I'm right in the middle of the second edits of my forthcoming Tween novel, 'Summer of the Eagles', and I'm enjoying them immensely. Not because I don't have many (I do!) but I'm learning so much from this particular content editor. The publisher, MuseItUp (MuseItYoung imprint), is Canadian, the editor is American, and I'm allowed to keep my British spelling and phrases where possible. But what a lot I'm learning - about using active verbs and getting rid of far too much use of words like 'was', 'had', 'would', and so on. I don't always agree with every suggestion, and Susan is happy with that as she wants me to think for myself and keep my own voice. I'm now going to go through all my other writing and put some of this into practise - I hope!
I've been reading and hearing a lot about the annual NaNoWriMo (National Novel Writing Month) and I must admit I'm tempted to sign up for the first time. I'm a bit wary about the committment to try and write 50,000 words in one month, as I have a competition to judge during November, as well as the other writing projects on the go. BUT... I can't quite get into my next Regency novel as much I should and that's about the number of words I still need to finish it.
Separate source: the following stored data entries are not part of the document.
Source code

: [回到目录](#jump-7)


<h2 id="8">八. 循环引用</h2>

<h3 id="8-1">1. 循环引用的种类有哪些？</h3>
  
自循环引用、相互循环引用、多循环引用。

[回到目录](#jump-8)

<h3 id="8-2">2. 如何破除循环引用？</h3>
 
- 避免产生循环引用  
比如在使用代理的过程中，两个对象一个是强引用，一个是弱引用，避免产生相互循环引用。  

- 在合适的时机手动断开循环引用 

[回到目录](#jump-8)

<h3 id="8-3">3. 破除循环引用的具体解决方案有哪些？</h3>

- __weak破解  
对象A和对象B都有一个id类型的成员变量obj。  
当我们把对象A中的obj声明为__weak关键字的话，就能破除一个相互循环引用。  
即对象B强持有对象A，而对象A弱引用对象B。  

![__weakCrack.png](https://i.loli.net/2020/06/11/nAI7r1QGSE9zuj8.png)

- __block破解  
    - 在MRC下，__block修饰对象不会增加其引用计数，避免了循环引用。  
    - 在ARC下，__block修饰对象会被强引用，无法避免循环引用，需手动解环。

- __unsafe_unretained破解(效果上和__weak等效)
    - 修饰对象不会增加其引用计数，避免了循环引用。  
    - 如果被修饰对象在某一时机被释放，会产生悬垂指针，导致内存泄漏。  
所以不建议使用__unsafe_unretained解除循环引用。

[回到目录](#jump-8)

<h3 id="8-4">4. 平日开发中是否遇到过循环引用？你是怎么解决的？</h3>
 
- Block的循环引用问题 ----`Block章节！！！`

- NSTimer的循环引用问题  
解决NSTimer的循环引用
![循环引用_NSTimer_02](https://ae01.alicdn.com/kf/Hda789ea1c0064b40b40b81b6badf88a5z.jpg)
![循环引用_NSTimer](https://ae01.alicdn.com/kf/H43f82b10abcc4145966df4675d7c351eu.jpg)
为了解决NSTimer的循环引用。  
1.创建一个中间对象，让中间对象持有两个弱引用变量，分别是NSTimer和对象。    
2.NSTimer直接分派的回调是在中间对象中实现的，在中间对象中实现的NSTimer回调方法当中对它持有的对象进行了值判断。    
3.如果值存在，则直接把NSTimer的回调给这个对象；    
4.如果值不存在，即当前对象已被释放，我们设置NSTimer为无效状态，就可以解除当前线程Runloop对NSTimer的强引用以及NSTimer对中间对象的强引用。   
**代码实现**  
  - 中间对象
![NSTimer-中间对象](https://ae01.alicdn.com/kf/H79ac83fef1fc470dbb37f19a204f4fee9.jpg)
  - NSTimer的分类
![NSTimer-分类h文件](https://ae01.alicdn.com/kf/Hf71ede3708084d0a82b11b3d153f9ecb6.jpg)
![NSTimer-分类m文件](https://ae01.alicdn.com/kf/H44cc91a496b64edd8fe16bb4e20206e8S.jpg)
The connection between the edits and NaNoWriMo is that the whole philosophy behind the November writing month is to switch off your internal editor, forget about spelling, punctuation and grammar, and get the story down. As a panster type of writer, I think this might be an ideal way for me to move on with the book. After the month's challenge, of course, the book then has to be redrafted and edited, but I love that part of the process. It's getting the initial full length book written that's my problem as I'm too easily distracted by other writing.
So, I'd love some advice, opinions and experiences about NaNoWriMo, please, from anyone who has tackled it in a previous year. Or even if you're thinking of signing up this year. I need to decide soon!